Here’s a quick summary:
“Mike” takes a job with AQ&V, and finds that the “network health” team, tasked with finding out about outages and performance problems before the customer, was not actually spending any time resolving issues, because each member of the team was spending all their time using internal apps to enter tickets and generate reports.
No one on the team actually solved the problems.
Mike then decided to code a kludge of a script which would automate most of the repetitive tasks that the network team was doing, freeing them up to actually fix some of the problems. But when he tried to implement it, he found that the password to the development machine had been changed and that management had decided that they didn’t want him to actually solve problems – they just hired him to throw more manpower at entering trouble tickets… without solving them.
In the anecdote, as presented, it’s clear that AQ&V has a lot of problems with network performance – obviously, if you’re not fixing problems, problems will remain unresolved.
But it’s unsurprising that Mike wasn’t able to make headway in solving the problem – the problem wasn’t just that nothing was actually getting fixed, but that management didn’t care that nothing was getting fixed.
It’s not just that management blocked Mike’s kludge of a solution – but that they refused to acknowledge that there was a problem to begin with. What Mike should have done was try to get management on board first, before writing a single line of code. The first step in trying to improve any process in IT is convincing the people with the power to make decisions that the current process is flawed.

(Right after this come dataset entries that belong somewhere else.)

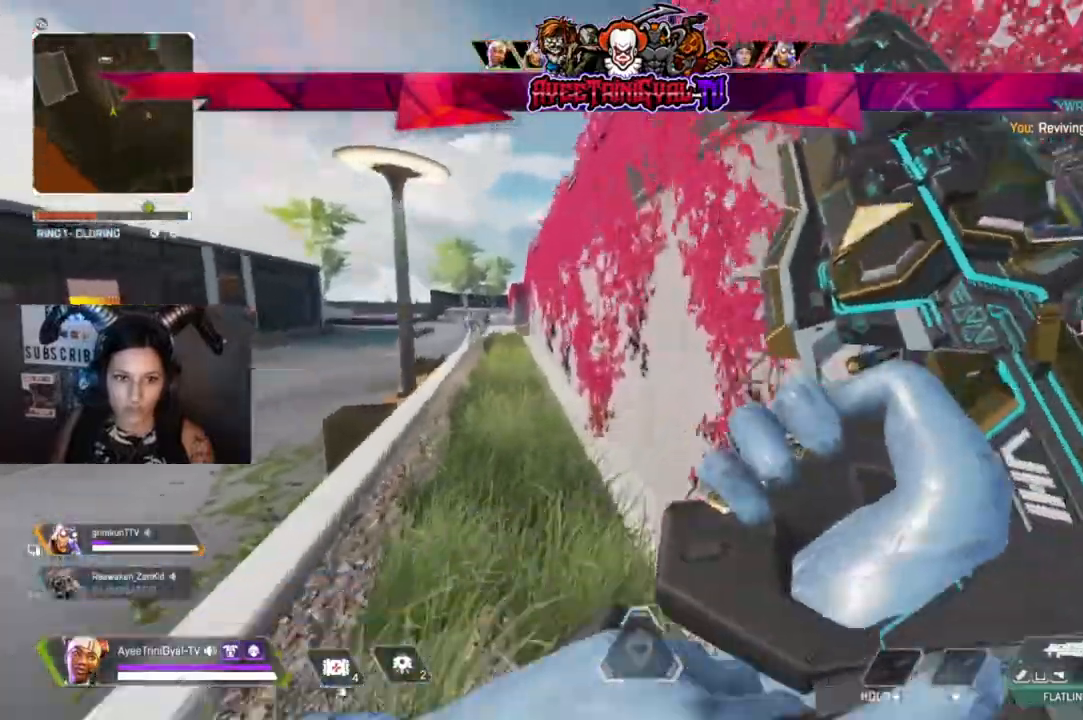
{"buttons": ["L2"], "left_stick": "left", "right_stick": "up-right"}
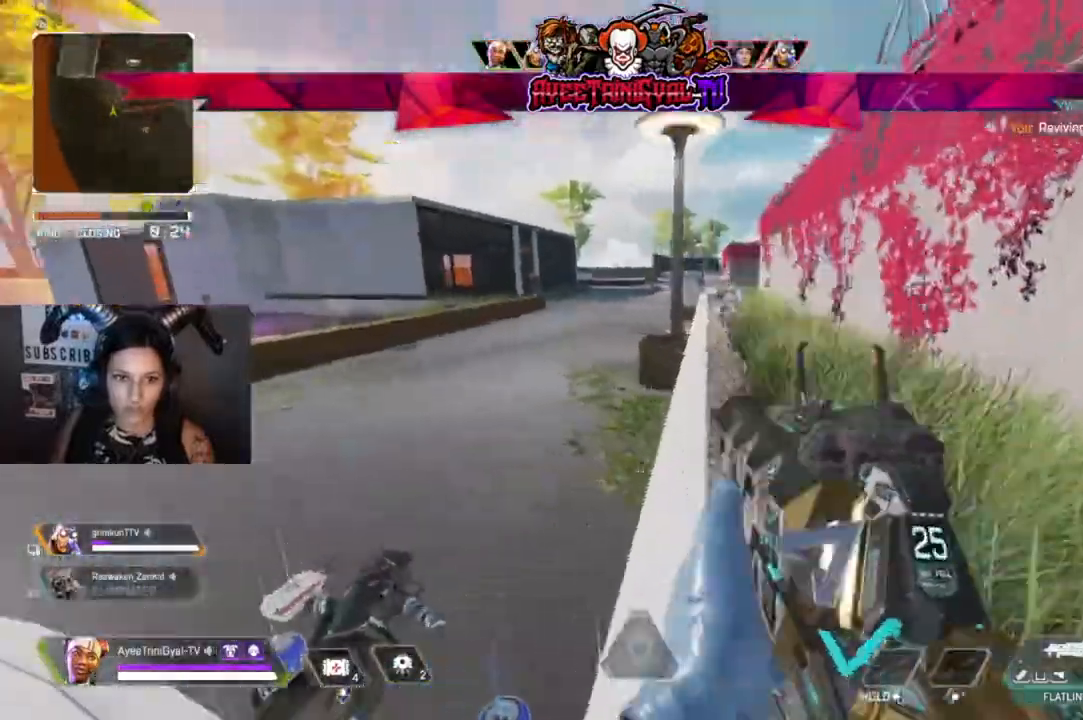
{"buttons": ["L2"], "left_stick": "right", "right_stick": "right", "events": [[33, "left_stick", "center"], [100, "left_stick", "right"], [367, "right_stick", "right"]]}
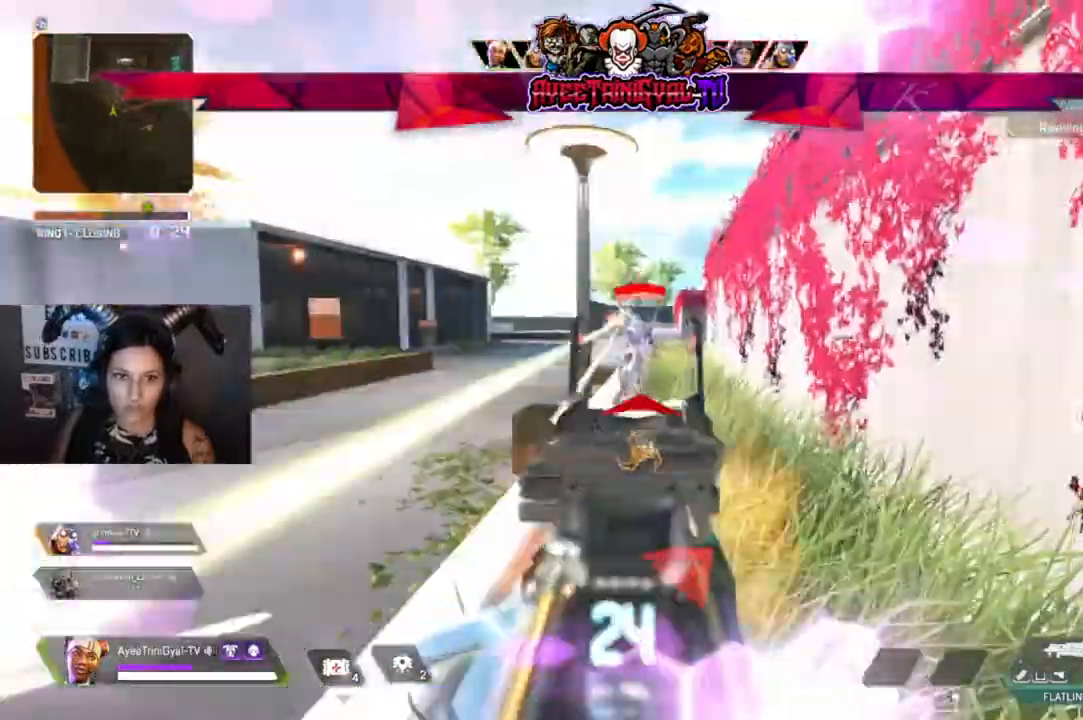
{"buttons": ["L2", "R2"], "left_stick": "right", "right_stick": "down-right", "events": [[33, "R2", "down"], [67, "right_stick", "center"], [133, "left_stick", "left"], [167, "right_stick", "up-left"], [233, "right_stick", "left"], [333, "right_stick", "center"], [400, "left_stick", "right"], [400, "right_stick", "right"], [500, "right_stick", "down-right"]]}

If Mike was unable to convince management that the process needed to be solved, he would have been no worse off than he was at the end of the story; if he was able to convince management that there was a problem, then he might have been able to bring more resources to bear and instead of writing a kludge, actually spend time and effort on improving the process with a more stable solution to the problem.

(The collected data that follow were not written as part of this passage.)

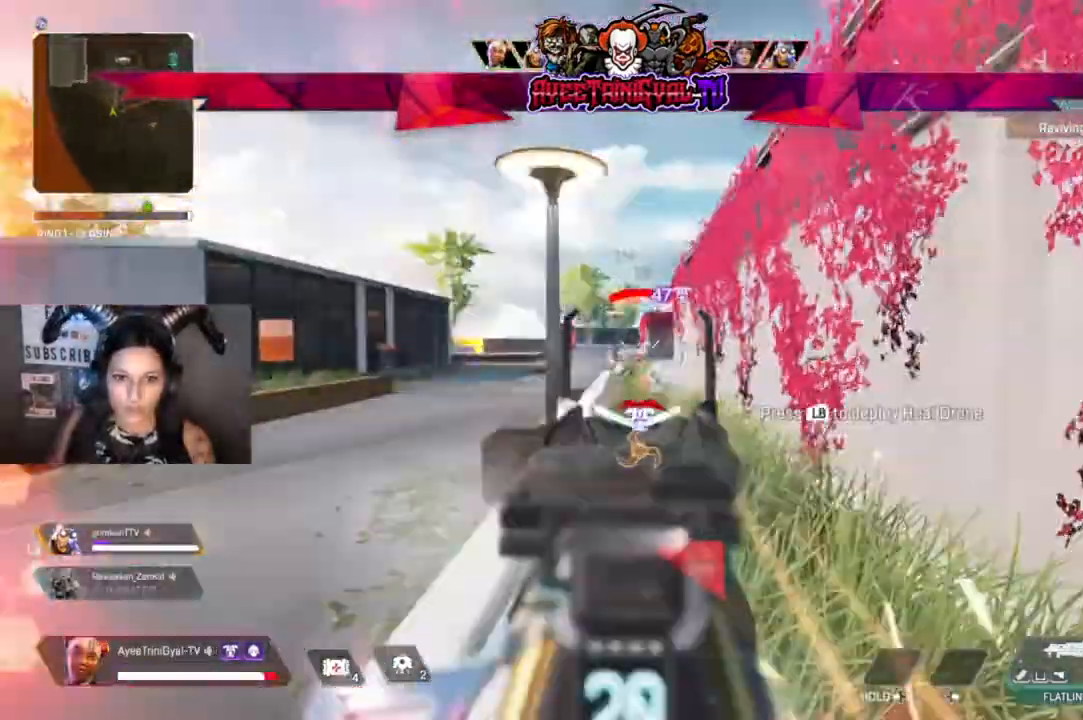
{"buttons": ["R2"], "left_stick": "up", "right_stick": "center", "events": [[67, "L2", "up"], [100, "left_stick", "up-right"], [167, "right_stick", "center"], [200, "left_stick", "up"]]}
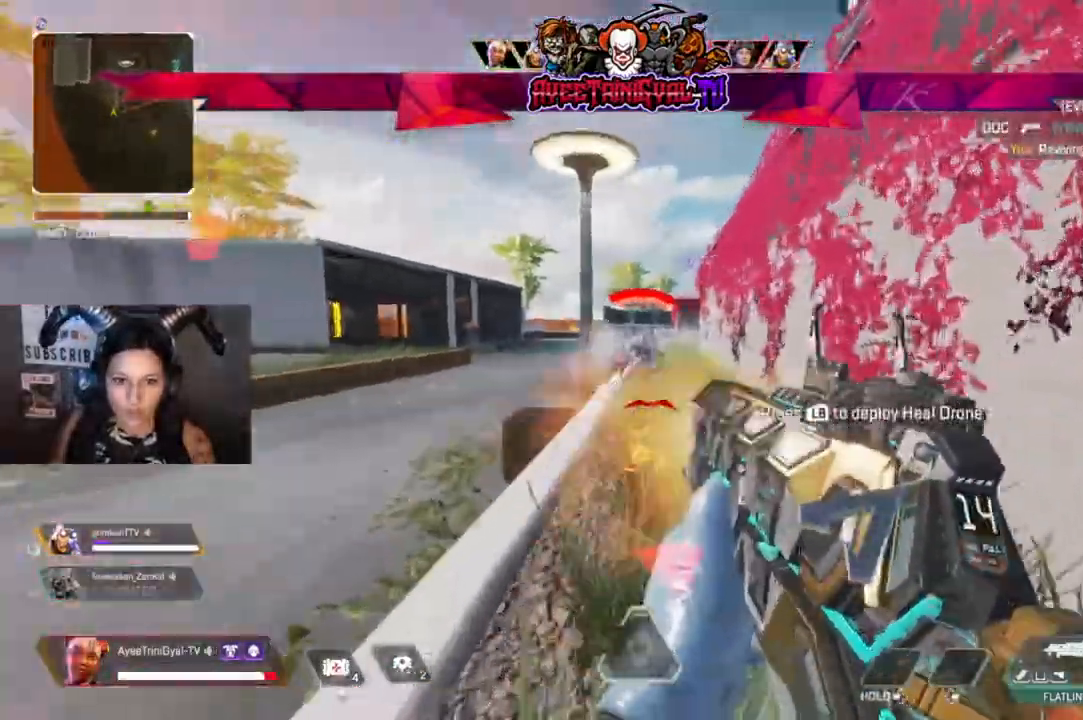
{"buttons": ["R2"], "left_stick": "up", "right_stick": "left", "events": [[133, "right_stick", "up-right"], [200, "right_stick", "center"], [267, "right_stick", "down-right"], [400, "right_stick", "center"], [500, "right_stick", "left"]]}
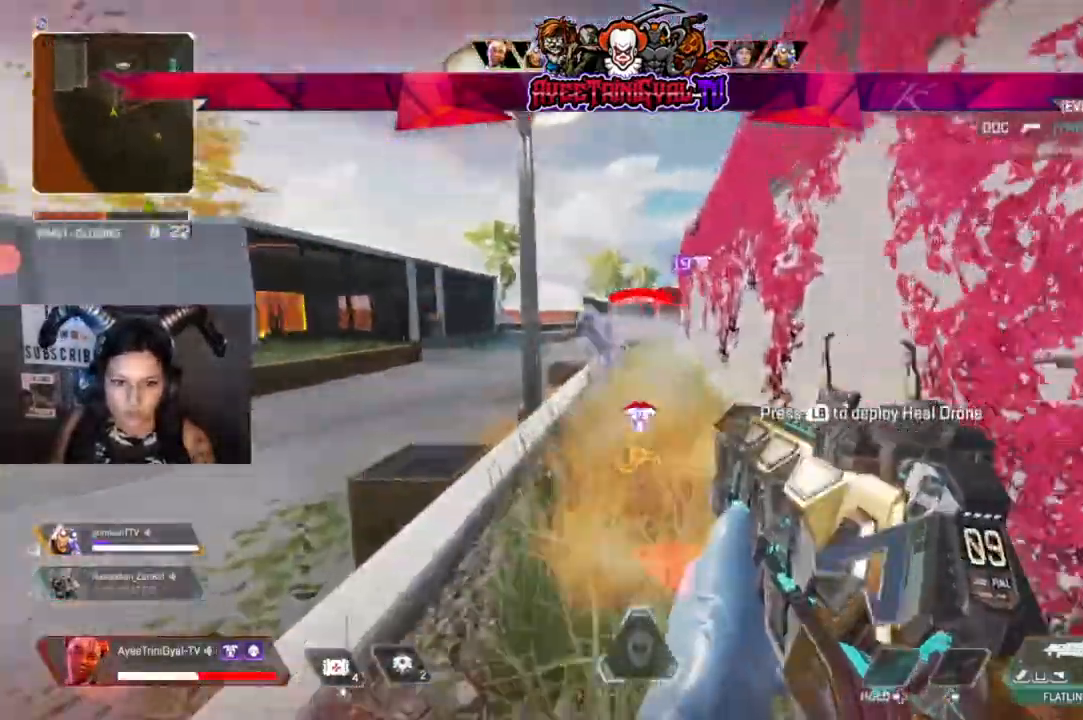
{"buttons": ["R2"], "left_stick": "up-left", "right_stick": "right", "events": [[33, "left_stick", "up-left"], [267, "right_stick", "right"]]}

We’re technical people and because of that, we tend to think that the solutions to problems are often technical. The right code, the right script, and the problems are solved. The problem is that enterprise computing isn’t just technical knowledge, it’s also social interaction – meeting needs, and convincing people that needs exist and should be met. Because of this, tools that help you take information from your network and present them in a simple, easy to understand way can be just as important as tools which directly solve problems – the former to convince management of the need for the latter.
This story reminds me of rudimentary ITIL principals and the requirement for the “people” part to participate in the process change. Incident Management may be the first step most organizations get under control – but that’s not just entering tickets. It’s also finding the quickest way to restore service. Problem management—solving problems—is much easier when Incident Management is done right because you’ll have priorities and begin to see patterns, but “AQ&V” wasn’t even scratching the surface on Incident Management, so there was little chance to evolve. The situation was like a bad sitcom.